Wrap your fingers around the handle of a 25-35lbs kettlebell. Stand tall with your arms hanging right in front of the middle of the body and the kettlebell handle securely embraced in your grip. Plant your feet slightly wider than hips width apart and toes turned slightly out. Track your knees in the same direction as your toes as you draw your hips far out and back, like a slingshot! As you pull your hips back, tip your torso forward while maintaining a flat (neutral) spine. At the bottom of the dead lift, your ribcage should nearly touch the tops of your thighs and your back should look like the top of a table. Be sure to keep your abdominal muscles tight, as if bracing for a punch to the gut- this will help to ensure you are distributing the load throughout your core and not overloading the lower back. Next, tighten your glutes and drive your hips forward and raise your torso upright. Stop the movement when your hips are in line with the shoulders and knees.
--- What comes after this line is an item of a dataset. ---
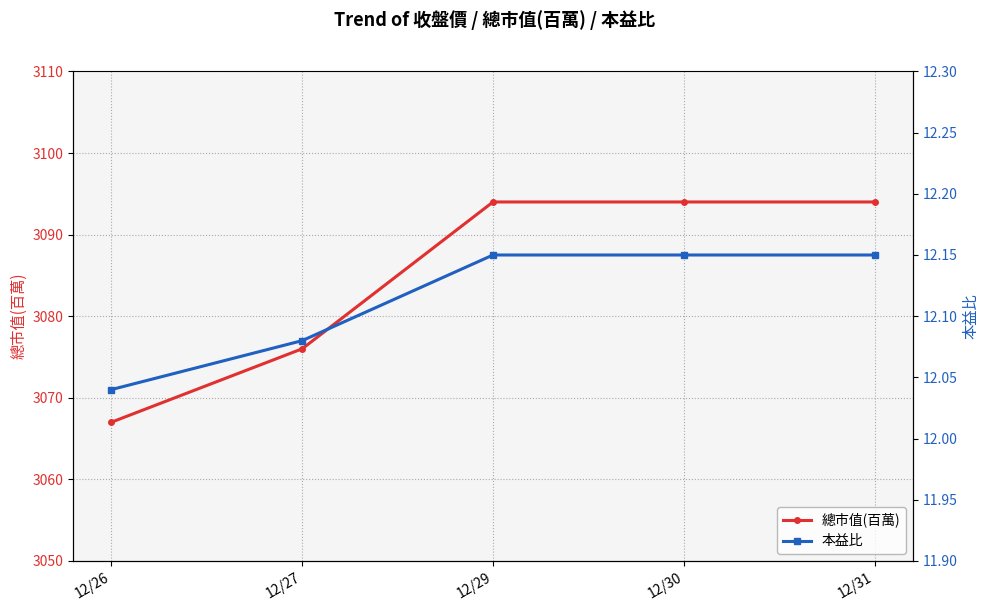

Reading left to right, what are all the values shown in this chart?

總市值(百萬): 12/26=3067.0	12/27=3076.0	12/29=3094.0	12/30=3094.0	12/31=3094.0
本益比: 12/26=12.0	12/27=12.1	12/29=12.2	12/30=12.2	12/31=12.2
The focus on the deadlift is the dominant hip drive!
Front 2-Handed Kettlebell Swing
Begin by placing a 25lb kettlebell on the floor, about an arms length in front of you. Reach your hips back and reach your arms forward to wrap your fingers around the handle of the bell. Tip the bell toward you and drag it from the floor to hike it between your legs through a deadlift base, as learned in Alternating Glute Bridge. Get your hands right into your groin as this will smack the kettlebell right to the glutes, where the force for the swing is produced! Clench your buns tight to take your hips forcefully driving forward. Activate your core and stop the movement when the hips align with the knees and shoulders (avoid hyperextension at the lower back at the top of the swing). Let the kettlebell reach a height where it feels momentarily weightless. You can open your fingers here if your grip needs a break, but as soon as gravity starts pulling the kettlebell back down, re-grip and…REPEAT!
The kettlebell handle swiveling in your hands will cause some friction. You may want to have some chalk handy, especially if you have sweaty/moist hands.